Впрочем, коллекция Prado и выставка Meta-painting выгодным образом ограничиваются началом XIX века. Проходя через интерес к фигуре самого художника в эпоху Возрождения, внимание к местам экспонирования живописи (и, следовательно, её адресату) в маньеризме и, наконец, к её собственной истории в XIX в., то, что впоследствии назовут институциональной рефлексией, сохраняет лишь предполагаемую связь с модернистской (само)критикой, а выставка заканчивается на жесте, обращённом к самой истории музея, основанного в Мадриде именно на волне историзма в XIX в.

P.S. Объективная поэзия на мясобойне (Matadero, 26.11.2016 – 8.01.2017)

Перестать ходить в музеи удаётся только, когда пора уже монтировать собственную выставку, о которой тогда уж тоже можно сказать пару слов. В бывшей местной скотобойне Matadero (уже второй раз у меня за этот год – весной в Бергене довелось читать свои тексты и делать выставку в Bergen Kjøtt), являющейся примерным аналогом московского Винзавода, в октябре-ноябре проходила очередная резиденция для иностранных художников («Резиденция – это как бы больница для современных художников», формулирует подруга по скайпу).

Представлять Россию и уже несуществующий ГЦСИ так же странно, как и читать, питаться и вообще находиться на улице большую часть дня поздней осенью – подобная климатическая возможность является практически отсутствующей роскошью для большинства россиян, так же как и политическое представительство или современные институты. Вот и выставка получает название «Воспоминания из ниоткуда».


Фото: Павел Арсеньев

Сам же Мадрид бесконечно подсовывает свихнувшиеся знаки, прочесть которые невозможно, не читать – тоже (и в этом оправдывает своё название: если Амстердамом легко быть – первому лицу в единственном числе, то Мадрид в подобном же туристическом ухищрении настойчиво подчеркивает своё безумие, но не знает, что делать со второй частью своего имени, хотя, казалось, чтению ничего не мешает).

В лучшем случае знак будет указывать в направлении, подозрительно совпадающем с его собственным, вольно или невольно подминать под себя окружение.

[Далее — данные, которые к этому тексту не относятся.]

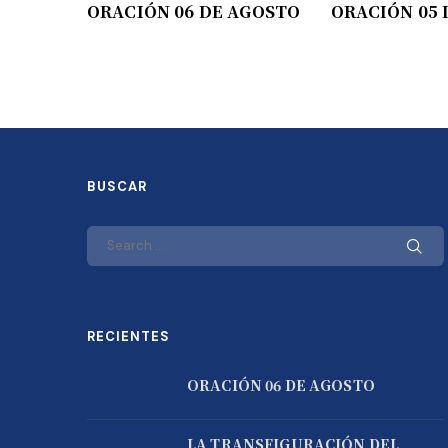
ORACIÓN 06 DE AGOSTO
ORACIÓN 05 
BUSCAR
RECIENTES
ORACIÓN 06 DE AGOSTO
LA TRANSFIGURACIÓN DEL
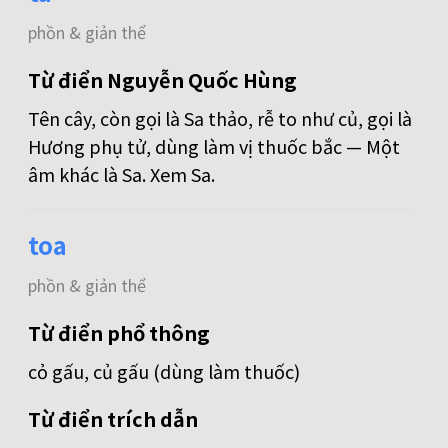
phồn & giản thể
Từ điển Nguyễn Quốc Hùng
Tên cây, còn gọi là Sa thảo, rễ to như củ, gọi là
Hương phụ tử, dùng làm vị thuốc bắc — Một
âm khác là Sa. Xem Sa.
toa
phồn & giản thể
Từ điển phổ thông
cỏ gấu, củ gấu (dùng làm thuốc)
Từ điển trích dẫn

Если всё же и может указывать на что-то внешнее пустой дорожный знак, то, к примеру, на музей железных дорог, т.е. дорог-на-пенсии, которые уже больше никуда не ведут, и паровозов, которые тоже больше не сдвинутся с места.

Сделанная мной неподалеку от этого железнодорожного музея фотография становится изображением выставки, в которой я здесь участвую с проектом «Poésie objective» и которая открывается 25 ноября и будет работать до 8 января. Но о ней пусть напишет уже кто-то другой.